** EXTRACTED DATA follows **
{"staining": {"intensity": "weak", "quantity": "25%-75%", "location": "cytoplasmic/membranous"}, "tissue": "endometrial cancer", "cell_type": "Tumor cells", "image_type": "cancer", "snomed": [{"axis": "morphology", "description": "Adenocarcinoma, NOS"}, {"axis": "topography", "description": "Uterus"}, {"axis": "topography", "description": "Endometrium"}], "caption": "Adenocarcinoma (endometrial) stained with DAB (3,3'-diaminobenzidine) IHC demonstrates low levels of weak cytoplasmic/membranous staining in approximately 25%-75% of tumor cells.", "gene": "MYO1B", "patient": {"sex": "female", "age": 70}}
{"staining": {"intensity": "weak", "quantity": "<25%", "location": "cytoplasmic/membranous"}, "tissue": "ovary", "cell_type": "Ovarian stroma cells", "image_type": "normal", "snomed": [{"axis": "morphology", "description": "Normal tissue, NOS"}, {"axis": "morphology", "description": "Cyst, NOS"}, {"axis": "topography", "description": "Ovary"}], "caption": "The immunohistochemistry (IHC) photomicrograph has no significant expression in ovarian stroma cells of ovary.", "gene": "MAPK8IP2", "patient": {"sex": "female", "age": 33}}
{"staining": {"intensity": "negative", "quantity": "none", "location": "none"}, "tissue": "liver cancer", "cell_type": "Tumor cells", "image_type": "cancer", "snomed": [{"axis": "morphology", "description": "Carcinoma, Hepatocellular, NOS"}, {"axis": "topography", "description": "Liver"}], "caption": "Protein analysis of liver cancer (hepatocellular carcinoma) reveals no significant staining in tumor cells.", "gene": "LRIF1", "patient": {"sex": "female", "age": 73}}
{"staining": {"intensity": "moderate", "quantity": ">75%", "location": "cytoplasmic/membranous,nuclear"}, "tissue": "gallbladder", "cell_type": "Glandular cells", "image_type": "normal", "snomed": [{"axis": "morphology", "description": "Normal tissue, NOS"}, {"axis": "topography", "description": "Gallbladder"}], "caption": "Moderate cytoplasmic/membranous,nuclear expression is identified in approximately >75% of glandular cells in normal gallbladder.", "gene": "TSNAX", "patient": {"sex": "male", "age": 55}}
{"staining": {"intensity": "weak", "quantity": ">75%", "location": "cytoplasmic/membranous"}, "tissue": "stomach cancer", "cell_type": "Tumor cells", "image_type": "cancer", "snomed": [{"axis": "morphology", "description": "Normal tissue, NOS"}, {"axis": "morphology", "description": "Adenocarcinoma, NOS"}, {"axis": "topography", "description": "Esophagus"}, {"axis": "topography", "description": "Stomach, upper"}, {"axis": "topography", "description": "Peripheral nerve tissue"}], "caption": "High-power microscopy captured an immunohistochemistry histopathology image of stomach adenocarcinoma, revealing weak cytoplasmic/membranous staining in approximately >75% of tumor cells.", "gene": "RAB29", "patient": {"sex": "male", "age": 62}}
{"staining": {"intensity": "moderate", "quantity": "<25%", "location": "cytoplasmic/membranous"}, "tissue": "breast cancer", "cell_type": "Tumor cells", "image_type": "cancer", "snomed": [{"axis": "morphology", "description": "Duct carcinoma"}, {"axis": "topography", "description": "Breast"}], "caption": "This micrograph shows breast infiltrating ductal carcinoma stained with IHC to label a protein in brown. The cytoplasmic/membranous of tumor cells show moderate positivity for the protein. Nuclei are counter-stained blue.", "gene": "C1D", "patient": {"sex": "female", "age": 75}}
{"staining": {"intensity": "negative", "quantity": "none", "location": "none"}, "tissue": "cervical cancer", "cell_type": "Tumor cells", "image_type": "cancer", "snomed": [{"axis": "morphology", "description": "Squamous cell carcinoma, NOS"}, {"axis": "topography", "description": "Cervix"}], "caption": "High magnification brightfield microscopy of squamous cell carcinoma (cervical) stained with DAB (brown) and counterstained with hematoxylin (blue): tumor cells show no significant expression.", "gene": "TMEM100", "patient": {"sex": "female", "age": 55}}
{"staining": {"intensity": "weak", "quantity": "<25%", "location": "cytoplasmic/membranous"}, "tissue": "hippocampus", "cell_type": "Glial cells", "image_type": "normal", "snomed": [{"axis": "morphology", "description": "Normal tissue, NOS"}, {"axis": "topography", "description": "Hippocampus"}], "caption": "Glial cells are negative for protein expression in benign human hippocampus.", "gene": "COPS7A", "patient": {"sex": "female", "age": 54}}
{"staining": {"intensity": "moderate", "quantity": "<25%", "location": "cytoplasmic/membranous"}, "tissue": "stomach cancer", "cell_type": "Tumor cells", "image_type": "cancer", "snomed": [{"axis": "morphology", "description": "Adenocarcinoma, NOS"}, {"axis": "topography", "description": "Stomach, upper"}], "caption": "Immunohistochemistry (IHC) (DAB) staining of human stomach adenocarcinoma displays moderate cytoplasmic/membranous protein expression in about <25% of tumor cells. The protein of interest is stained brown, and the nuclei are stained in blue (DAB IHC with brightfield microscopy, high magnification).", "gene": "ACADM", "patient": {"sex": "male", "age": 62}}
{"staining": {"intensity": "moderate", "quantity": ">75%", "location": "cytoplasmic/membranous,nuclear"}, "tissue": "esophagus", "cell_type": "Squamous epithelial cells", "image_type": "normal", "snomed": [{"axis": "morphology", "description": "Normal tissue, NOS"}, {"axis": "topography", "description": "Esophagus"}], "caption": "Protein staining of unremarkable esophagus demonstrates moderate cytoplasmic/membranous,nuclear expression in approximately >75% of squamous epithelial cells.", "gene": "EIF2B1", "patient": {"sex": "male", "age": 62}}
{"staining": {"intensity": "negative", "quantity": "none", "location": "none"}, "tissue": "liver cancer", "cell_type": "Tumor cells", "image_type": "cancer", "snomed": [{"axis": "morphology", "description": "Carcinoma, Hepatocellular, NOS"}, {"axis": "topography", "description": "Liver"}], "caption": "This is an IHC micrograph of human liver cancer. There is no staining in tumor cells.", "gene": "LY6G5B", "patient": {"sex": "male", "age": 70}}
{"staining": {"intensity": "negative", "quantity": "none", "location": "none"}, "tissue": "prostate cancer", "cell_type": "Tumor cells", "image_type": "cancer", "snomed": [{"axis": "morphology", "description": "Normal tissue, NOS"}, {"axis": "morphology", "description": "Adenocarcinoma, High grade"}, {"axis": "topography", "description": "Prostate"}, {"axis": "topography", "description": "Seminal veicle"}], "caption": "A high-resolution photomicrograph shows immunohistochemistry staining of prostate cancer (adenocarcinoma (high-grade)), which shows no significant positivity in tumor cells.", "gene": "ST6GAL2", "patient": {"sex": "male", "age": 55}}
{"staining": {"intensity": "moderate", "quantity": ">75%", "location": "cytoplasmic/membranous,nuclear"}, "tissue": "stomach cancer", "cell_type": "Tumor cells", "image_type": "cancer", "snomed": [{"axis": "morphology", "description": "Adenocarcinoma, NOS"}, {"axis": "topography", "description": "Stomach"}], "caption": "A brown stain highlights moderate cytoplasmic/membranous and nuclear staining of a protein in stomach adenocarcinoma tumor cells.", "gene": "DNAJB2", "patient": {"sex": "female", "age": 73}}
** End of EXTRACTED DATA **
An exact retyping of the lines from the one with "high-resolution photomicrograph shows" to the end of the material above, with both ends included and nothing added, is the required answer.

=== OUTPUT BELOW ===
{"staining": {"intensity": "negative", "quantity": "none", "location": "none"}, "tissue": "prostate cancer", "cell_type": "Tumor cells", "image_type": "cancer", "snomed": [{"axis": "morphology", "description": "Normal tissue, NOS"}, {"axis": "morphology", "description": "Adenocarcinoma, High grade"}, {"axis": "topography", "description": "Prostate"}, {"axis": "topography", "description": "Seminal veicle"}], "caption": "A high-resolution photomicrograph shows immunohistochemistry staining of prostate cancer (adenocarcinoma (high-grade)), which shows no significant positivity in tumor cells.", "gene": "ST6GAL2", "patient": {"sex": "male", "age": 55}}
{"staining": {"intensity": "moderate", "quantity": ">75%", "location": "cytoplasmic/membranous,nuclear"}, "tissue": "stomach cancer", "cell_type": "Tumor cells", "image_type": "cancer", "snomed": [{"axis": "morphology", "description": "Adenocarcinoma, NOS"}, {"axis": "topography", "description": "Stomach"}], "caption": "A brown stain highlights moderate cytoplasmic/membranous and nuclear staining of a protein in stomach adenocarcinoma tumor cells.", "gene": "DNAJB2", "patient": {"sex": "female", "age": 73}}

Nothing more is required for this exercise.